Mirror, mirror on the wall, who was the greatest of them all?
SPOTLIGHT: Retired Springboks and Toulon lock Bakkies Botha has said he is humbled to be described by Bernard Laporte as the greatest player he coached.
The former France and Toulon coach lavished the 2007 World Cup winner with praise recently in an interview, after the two worked together at the Stade Mayol at the beginning of last decade – winning three consecutive European titles.
Laporte said: “For me, Bakkies Botha is the greatest player in the world that I have coached in my career. Afterwards, it’s difficult to compare because Jonny Wilkinson was excellent, Matt Giteau was monstrous.
“But Bakkies Botha was so strong physically and I would have liked so much to be like him on a field to scare everyone and smash everyone.”
Legendary Springboks forward Botha responded on Twitter to this praise, saying he was humbled to receive such acclaim from a coach like Laporte, who has worked with some of the greats of the game during his career.

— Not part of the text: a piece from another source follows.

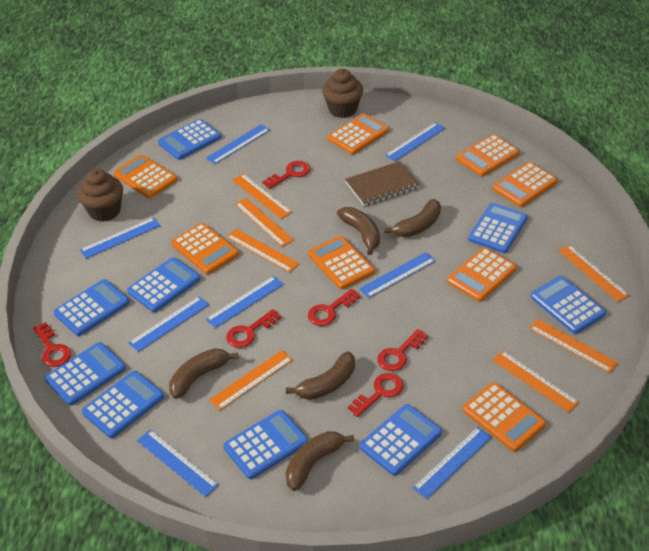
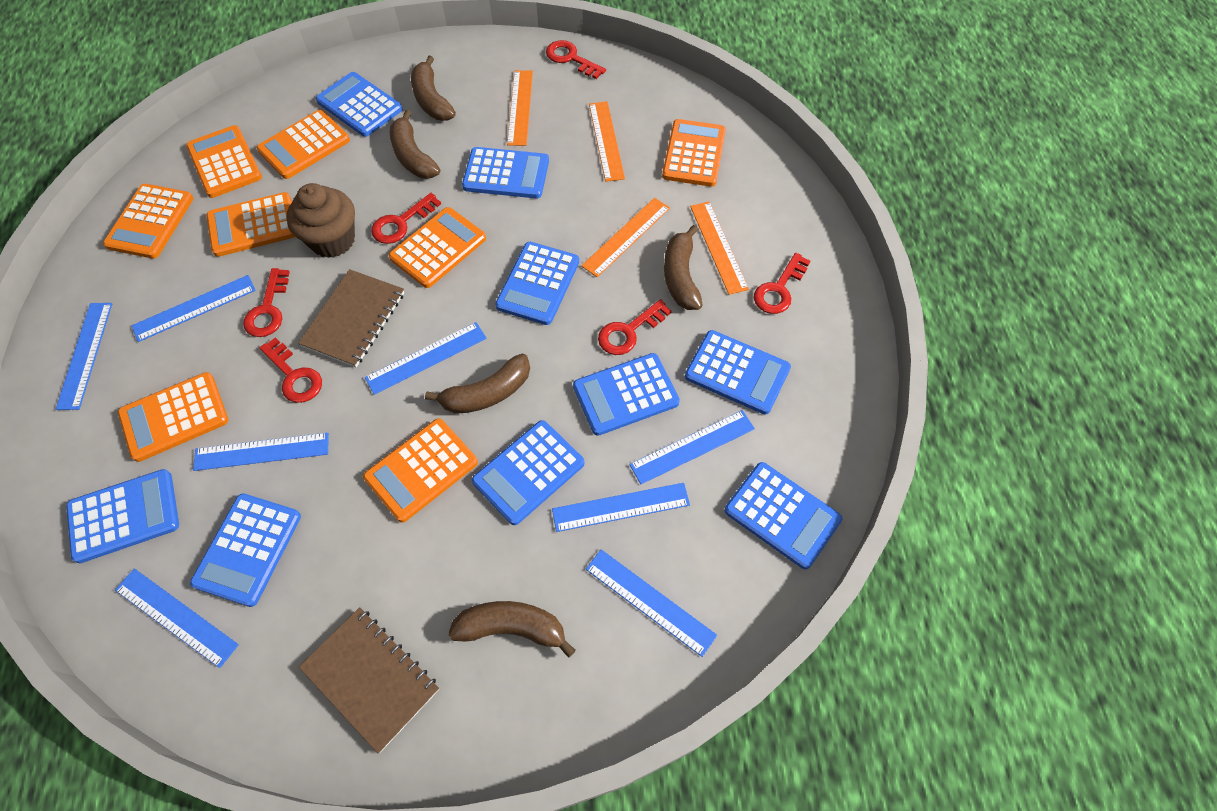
brown cupcake: [77,169,123,222] [322,69,363,118] = 2 -> [286,183,355,258] = 1
brown notebook: [345,161,420,206] = 1 -> [298,269,404,367] [299,607,439,753] = 2
orange ruler: [209,350,293,410] [226,229,299,273] [232,174,292,219] [235,198,294,247] [492,350,579,413] [529,319,618,373] [558,245,630,302] = 7 -> [507,70,533,146] [581,198,670,277] [589,101,625,182] [690,202,749,295] = 4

I have always thought of myself as one of a kind,but to read a special man like @BernardLaporte_ say I was the best player he ever coached made me feel humbled but also proud.I went to @rugbytoulon_ to create rugby history and we did 🔴⚫️🏆Regards and Blessings THE REAL ENFORCER pic.twitter.com/fbNHErlIo8
— Bakkies Botha (@BakkiesBotha4) April 7, 2021
He said: “I have always thought of myself as one of a kind, but to read a special man like Bernard Laporte say I was the best player he ever coached made me feel humbled but also proud. I went to Toulon to create rugby history and we did.
The 85-cap Springboks lock joined Toulon after the 2011 World Cup, ending his ten-year stay with the Bulls where he won three Super Rugby titles in 2007, 2009 and 2010.
He ended his career in 2015, adding a Top 14 title to his three European titles, as well as earning nine more South Africa caps.
Laporte highlighted Wilkinson and Giteau when discussing some of the great players he coached, but they are just two of many superstars in Toulon’s galacticos that dominated European rugby.
On top of that, he encountered some French greats during his eight years in charge of Les Bleus.